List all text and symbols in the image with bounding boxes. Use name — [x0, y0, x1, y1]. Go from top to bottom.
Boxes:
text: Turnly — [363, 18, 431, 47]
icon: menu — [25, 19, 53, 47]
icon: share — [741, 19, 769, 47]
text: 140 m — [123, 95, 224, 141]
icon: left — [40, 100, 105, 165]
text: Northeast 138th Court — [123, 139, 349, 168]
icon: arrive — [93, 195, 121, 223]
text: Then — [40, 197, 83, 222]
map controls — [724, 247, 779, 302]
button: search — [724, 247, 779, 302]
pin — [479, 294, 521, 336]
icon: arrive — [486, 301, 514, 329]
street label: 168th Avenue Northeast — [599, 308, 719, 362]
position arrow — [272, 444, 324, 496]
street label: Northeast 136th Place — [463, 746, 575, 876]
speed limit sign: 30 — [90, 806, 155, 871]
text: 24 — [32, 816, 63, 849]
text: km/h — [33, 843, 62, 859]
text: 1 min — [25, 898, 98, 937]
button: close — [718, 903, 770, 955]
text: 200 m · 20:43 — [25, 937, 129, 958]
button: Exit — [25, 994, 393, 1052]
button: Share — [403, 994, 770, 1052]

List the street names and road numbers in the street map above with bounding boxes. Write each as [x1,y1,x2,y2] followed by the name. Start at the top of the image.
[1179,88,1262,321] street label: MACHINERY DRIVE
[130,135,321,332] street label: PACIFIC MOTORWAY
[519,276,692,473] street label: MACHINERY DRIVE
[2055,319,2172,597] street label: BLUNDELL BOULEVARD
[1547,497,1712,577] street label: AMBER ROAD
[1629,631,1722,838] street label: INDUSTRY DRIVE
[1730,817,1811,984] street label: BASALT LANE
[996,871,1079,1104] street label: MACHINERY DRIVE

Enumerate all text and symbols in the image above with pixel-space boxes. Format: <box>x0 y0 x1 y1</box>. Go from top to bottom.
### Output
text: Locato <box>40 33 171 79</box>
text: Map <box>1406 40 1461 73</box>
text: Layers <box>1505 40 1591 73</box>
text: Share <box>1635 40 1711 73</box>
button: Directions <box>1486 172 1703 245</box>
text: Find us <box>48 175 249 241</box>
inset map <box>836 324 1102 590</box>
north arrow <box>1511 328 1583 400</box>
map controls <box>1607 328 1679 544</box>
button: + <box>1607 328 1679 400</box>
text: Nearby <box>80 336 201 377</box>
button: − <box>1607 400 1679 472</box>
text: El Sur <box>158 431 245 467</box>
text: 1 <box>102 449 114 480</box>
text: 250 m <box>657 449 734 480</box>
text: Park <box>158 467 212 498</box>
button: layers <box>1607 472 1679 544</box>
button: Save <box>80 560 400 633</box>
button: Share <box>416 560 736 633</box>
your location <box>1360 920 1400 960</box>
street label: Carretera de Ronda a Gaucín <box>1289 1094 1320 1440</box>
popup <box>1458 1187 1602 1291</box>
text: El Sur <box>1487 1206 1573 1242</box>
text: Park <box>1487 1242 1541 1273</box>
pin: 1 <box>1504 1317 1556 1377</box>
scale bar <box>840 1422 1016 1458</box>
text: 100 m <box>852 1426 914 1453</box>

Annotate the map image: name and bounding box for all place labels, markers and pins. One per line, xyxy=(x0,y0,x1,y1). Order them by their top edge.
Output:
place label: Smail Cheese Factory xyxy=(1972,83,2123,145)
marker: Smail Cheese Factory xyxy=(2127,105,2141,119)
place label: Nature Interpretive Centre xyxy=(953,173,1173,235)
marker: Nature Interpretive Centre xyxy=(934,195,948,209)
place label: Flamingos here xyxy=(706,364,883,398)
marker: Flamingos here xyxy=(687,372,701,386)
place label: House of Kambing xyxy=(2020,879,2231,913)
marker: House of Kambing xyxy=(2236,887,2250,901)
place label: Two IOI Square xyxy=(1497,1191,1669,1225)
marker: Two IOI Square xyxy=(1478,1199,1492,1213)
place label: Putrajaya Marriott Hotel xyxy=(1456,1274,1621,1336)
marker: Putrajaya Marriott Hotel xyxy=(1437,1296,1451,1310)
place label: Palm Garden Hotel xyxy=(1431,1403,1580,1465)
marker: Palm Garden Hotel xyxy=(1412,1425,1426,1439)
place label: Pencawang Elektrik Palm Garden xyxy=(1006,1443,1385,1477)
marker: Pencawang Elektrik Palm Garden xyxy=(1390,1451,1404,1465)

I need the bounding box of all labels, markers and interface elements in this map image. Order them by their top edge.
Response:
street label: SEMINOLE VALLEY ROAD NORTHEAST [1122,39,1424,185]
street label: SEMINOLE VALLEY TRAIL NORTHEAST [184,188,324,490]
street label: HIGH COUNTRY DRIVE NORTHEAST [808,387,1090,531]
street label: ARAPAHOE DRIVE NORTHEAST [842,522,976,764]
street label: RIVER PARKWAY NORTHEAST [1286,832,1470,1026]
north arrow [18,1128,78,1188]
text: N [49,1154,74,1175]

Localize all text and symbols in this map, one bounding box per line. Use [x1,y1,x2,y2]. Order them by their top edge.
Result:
────
Copy, from the material above, each line in which the string "this" occurs.

SOLUTION:
I need the bounding box of all labels, markers and interface elements in this map image. Order them by their top edge.
Localize all text and symbols in this map, one bounding box per line. Use [x1,y1,x2,y2]. Order them by their top edge.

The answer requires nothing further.